Users and developers would benefit from visibility into BLE connection quality between: 1. Peer-to-peer link (Device A ↔ Device B) - Critical for bilateral synchronization 2. Device-to-app link (Device ↔ PWA) - Used for monitoring and control

However, raw RSSI values can be alarming to non-technical users, especially since: - Devices are in plastic enclosures - Devices are held in hands (body blocking signal) - Typical handheld BLE devices show -70 to -85 dBm (looks "weak" but works fine)


Design Goals

  1. Transparency: Give users diagnostic information without creating anxiety
  2. Actionable: Help users troubleshoot real connection problems
  3. Non-alarming: Present metrics in user-friendly format
  4. Diagnostic value: Enable remote support via screenshots/stats
  5. Minimal overhead: Reuse existing beacon infrastructure

Proposed Solution: Composite "Connection Health" Metric

Instead of showing raw RSSI, combine multiple signals into a holistic health indicator:

Connection Health: Good (87%)
  ├─ Time Sync Quality: 95%       ← Already implemented!
  ├─ Peer Link Quality: 82%       ← Normalized RSSI
  ├─ Packet Delivery: 99.8%       ← Beacon success rate
  └─ Phase Accuracy: ±12ms        ← Bilateral timing error

Components

1. Time Sync Quality (Already Exists)

  • Source: time_sync_get_quality() (0-100%)
  • Meaning: How well devices' clocks are synchronized
  • Already exposed: Internal to firmware, could add to BLE characteristic

Formula:

// Map RSSI to 0-100% with calibration for handheld device
uint8_t rssi_to_quality_percent(int8_t rssi_dbm) {
    const int8_t RSSI_MIN = -95;  // Below this = 0% (near dropout)
    const int8_t RSSI_MAX = -50;  // Above this = 100% (perfect)

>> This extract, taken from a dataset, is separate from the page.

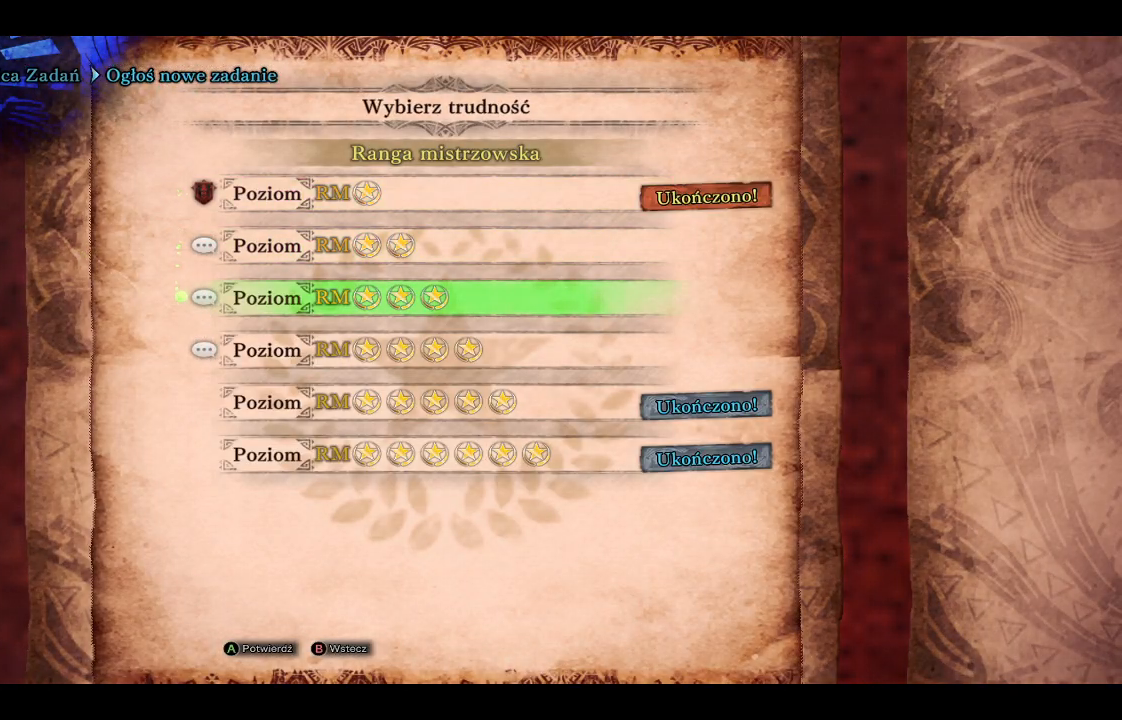
{"buttons": [], "left_stick": "center", "right_stick": "center", "events": [[33, "A", "down"], [183, "A", "up"]]}
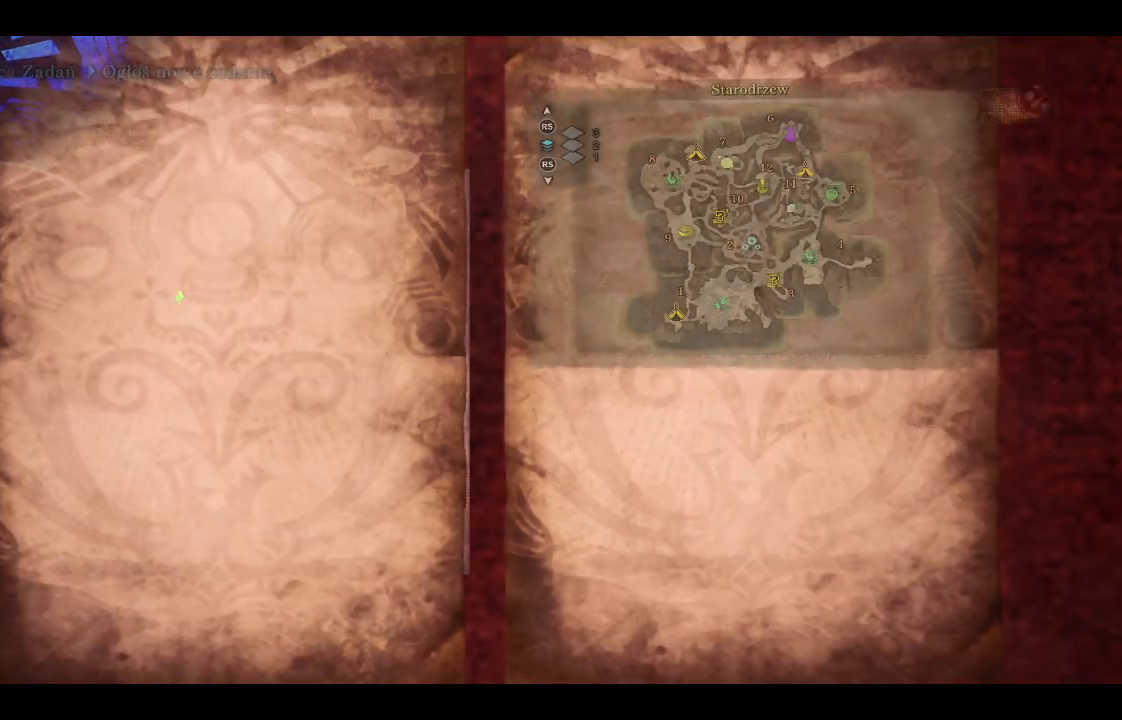
{"buttons": [], "left_stick": "center", "right_stick": "center", "events": [[150, "left_stick", "right"], [283, "left_stick", "center"]]}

    if (rssi_dbm >= RSSI_MAX) return 100;
    if (rssi_dbm <= RSSI_MIN) return 0;

    return (uint8_t)(((rssi_dbm - RSSI_MIN) * 100) / (RSSI_MAX - RSSI_MIN));
}

// Quality bands (for qualitative display)
const char* quality_to_string(uint8_t quality_percent) {
    if (quality_percent >= 80) return "Excellent";
    if (quality_percent >= 60) return "Good";
    if (quality_percent >= 40) return "Fair";
    if (quality_percent >= 20) return "Poor";
    return "Very Poor";
}

Calibration for Handheld Device: | RSSI (dBm) | Quality % | Band | Expected Scenario | |------------|-----------|------|-------------------| | ≥ -50 | 100% | Excellent | Devices very close, no obstruction | | -60 | 78% | Good | Normal handheld, 0.5-1m apart | | -70 | 56% | Good | Typical in-hand usage ← Most common | | -80 | 33% | Fair | Hands farther apart, body blocking | | -90 | 11% | Poor | Near edge of reliable range | | ≤ -95 | 0% | Very Poor | Connection likely to drop |

Key Insight: -70 to -85 dBm is normal and acceptable for handheld BLE devices in enclosures. Normalize this to 40-60% to avoid alarming users.

3. Packet Delivery Rate (New)

Track beacon success:

// In time_sync.c or ble_manager.c
typedef struct {
    uint32_t beacons_sent;
    uint32_t beacons_acked;  // Responses received
    uint8_t delivery_rate_percent;  // Rolling average
} beacon_stats_t;

uint8_t calculate_delivery_rate(beacon_stats_t* stats) {
    if (stats->beacons_sent == 0) return 100;
    return (uint8_t)((stats->beacons_acked * 100) / stats->beacons_sent);
}

Interpretation: - 100%: Perfect (no lost beacons) - 95-99%: Excellent (occasional loss, normal for BLE) - 90-94%: Good (minor interference) - <90%: Poor (investigate connection issues)

4. Phase Accuracy (Future - After Bug #40 Fix)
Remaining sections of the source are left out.